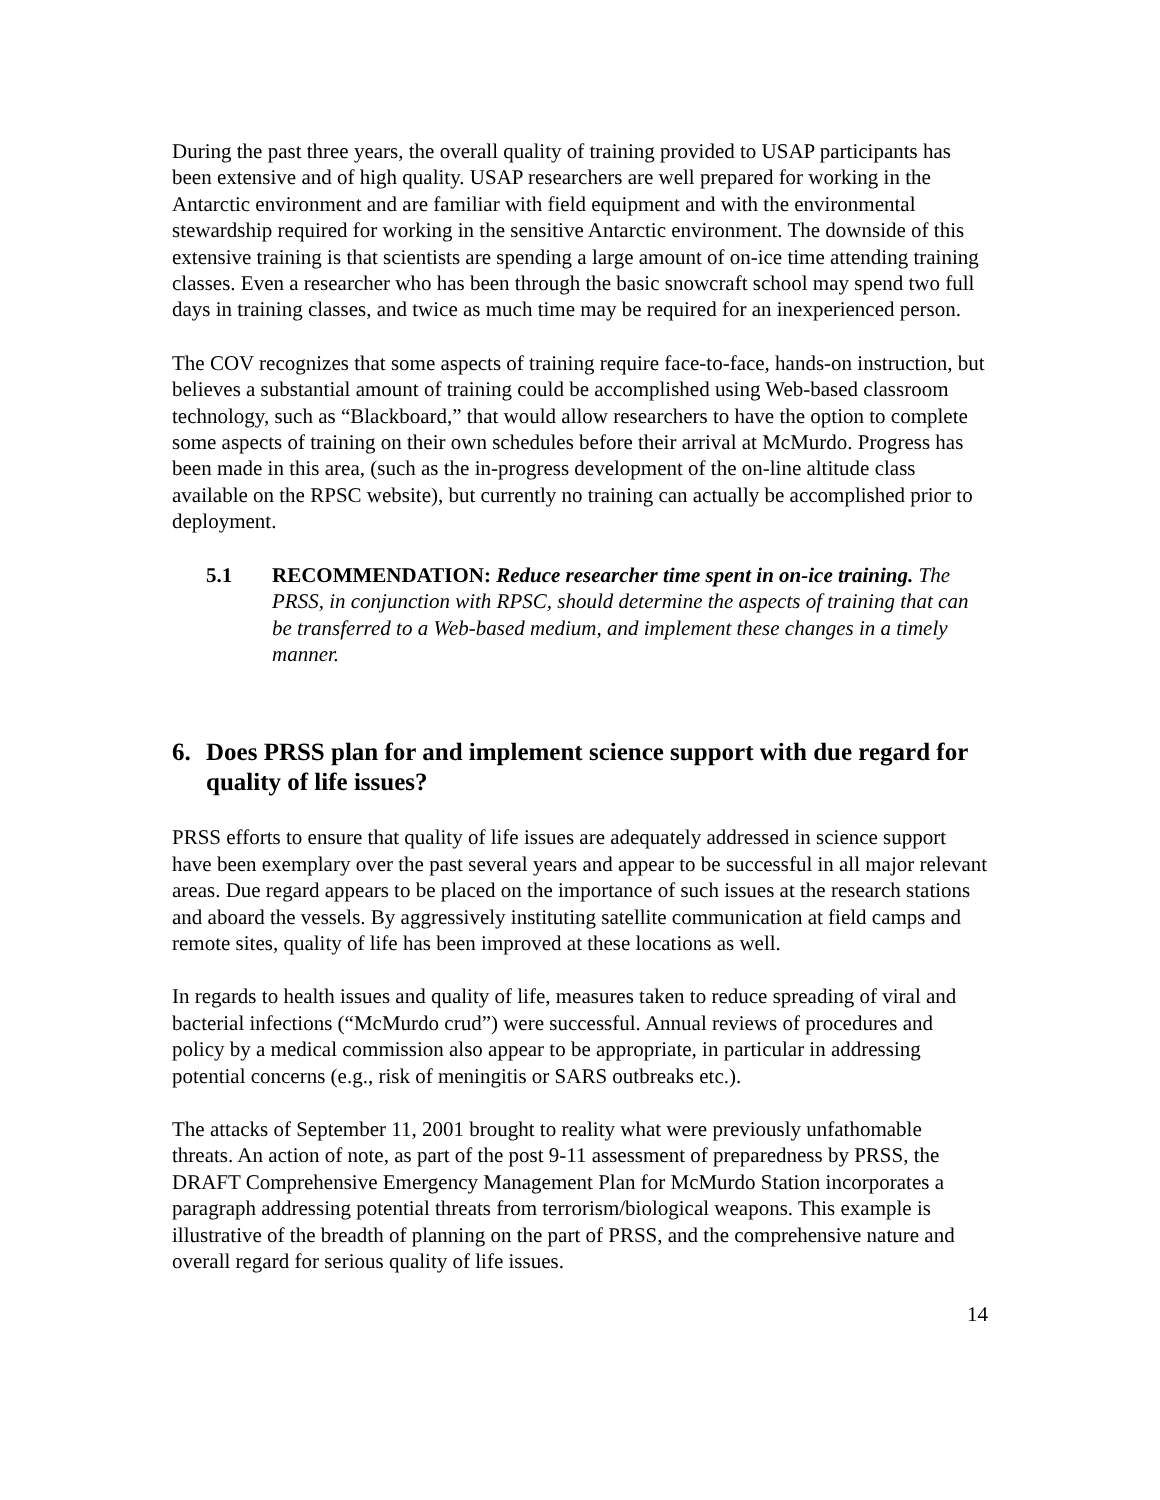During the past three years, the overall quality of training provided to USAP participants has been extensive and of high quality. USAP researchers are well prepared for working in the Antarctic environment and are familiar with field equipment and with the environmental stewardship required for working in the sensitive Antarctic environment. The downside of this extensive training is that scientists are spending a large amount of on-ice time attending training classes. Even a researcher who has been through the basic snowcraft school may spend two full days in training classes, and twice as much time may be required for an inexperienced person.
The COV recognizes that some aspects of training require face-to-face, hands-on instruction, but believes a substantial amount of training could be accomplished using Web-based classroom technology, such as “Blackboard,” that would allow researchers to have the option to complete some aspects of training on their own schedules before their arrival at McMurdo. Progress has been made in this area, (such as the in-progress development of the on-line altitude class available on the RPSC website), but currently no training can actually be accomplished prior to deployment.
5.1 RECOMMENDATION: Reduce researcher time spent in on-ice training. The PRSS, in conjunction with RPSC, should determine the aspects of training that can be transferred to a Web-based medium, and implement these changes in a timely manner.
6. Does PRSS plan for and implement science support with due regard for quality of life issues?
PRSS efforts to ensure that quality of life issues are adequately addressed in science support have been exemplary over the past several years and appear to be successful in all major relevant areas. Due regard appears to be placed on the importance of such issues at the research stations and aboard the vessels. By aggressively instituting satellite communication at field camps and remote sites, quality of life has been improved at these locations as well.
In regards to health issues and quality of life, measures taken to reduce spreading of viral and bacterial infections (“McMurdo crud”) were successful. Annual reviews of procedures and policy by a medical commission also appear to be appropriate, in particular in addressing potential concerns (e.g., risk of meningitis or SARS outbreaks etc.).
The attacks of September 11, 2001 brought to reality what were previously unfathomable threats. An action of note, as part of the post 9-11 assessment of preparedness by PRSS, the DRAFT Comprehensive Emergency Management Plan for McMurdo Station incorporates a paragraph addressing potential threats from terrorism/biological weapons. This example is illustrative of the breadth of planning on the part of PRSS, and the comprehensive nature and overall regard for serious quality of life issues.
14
....................
◆ Directions for this task
Type out all of the records exactly, leaving out any picture.

◆ Finished exercise
During the past three years, the overall quality of training provided to USAP participants has been extensive and of high quality. USAP researchers are well prepared for working in the Antarctic environment and are familiar with field equipment and with the environmental stewardship required for working in the sensitive Antarctic environment. The downside of this extensive training is that scientists are spending a large amount of on-ice time attending training classes. Even a researcher who has been through the basic snowcraft school may spend two full days in training classes, and twice as much time may be required for an inexperienced person.
The COV recognizes that some aspects of training require face-to-face, hands-on instruction, but believes a substantial amount of training could be accomplished using Web-based classroom technology, such as “Blackboard,” that would allow researchers to have the option to complete some aspects of training on their own schedules before their arrival at McMurdo. Progress has been made in this area, (such as the in-progress development of the on-line altitude class available on the RPSC website), but currently no training can actually be accomplished prior to deployment.
5.1 RECOMMENDATION: Reduce researcher time spent in on-ice training. The PRSS, in conjunction with RPSC, should determine the aspects of training that can be transferred to a Web-based medium, and implement these changes in a timely manner.
6. Does PRSS plan for and implement science support with due regard for quality of life issues?
PRSS efforts to ensure that quality of life issues are adequately addressed in science support have been exemplary over the past several years and appear to be successful in all major relevant areas. Due regard appears to be placed on the importance of such issues at the research stations and aboard the vessels. By aggressively instituting satellite communication at field camps and remote sites, quality of life has been improved at these locations as well.
In regards to health issues and quality of life, measures taken to reduce spreading of viral and bacterial infections (“McMurdo crud”) were successful. Annual reviews of procedures and policy by a medical commission also appear to be appropriate, in particular in addressing potential concerns (e.g., risk of meningitis or SARS outbreaks etc.).
The attacks of September 11, 2001 brought to reality what were previously unfathomable threats. An action of note, as part of the post 9-11 assessment of preparedness by PRSS, the DRAFT Comprehensive Emergency Management Plan for McMurdo Station incorporates a paragraph addressing potential threats from terrorism/biological weapons. This example is illustrative of the breadth of planning on the part of PRSS, and the comprehensive nature and overall regard for serious quality of life issues.
14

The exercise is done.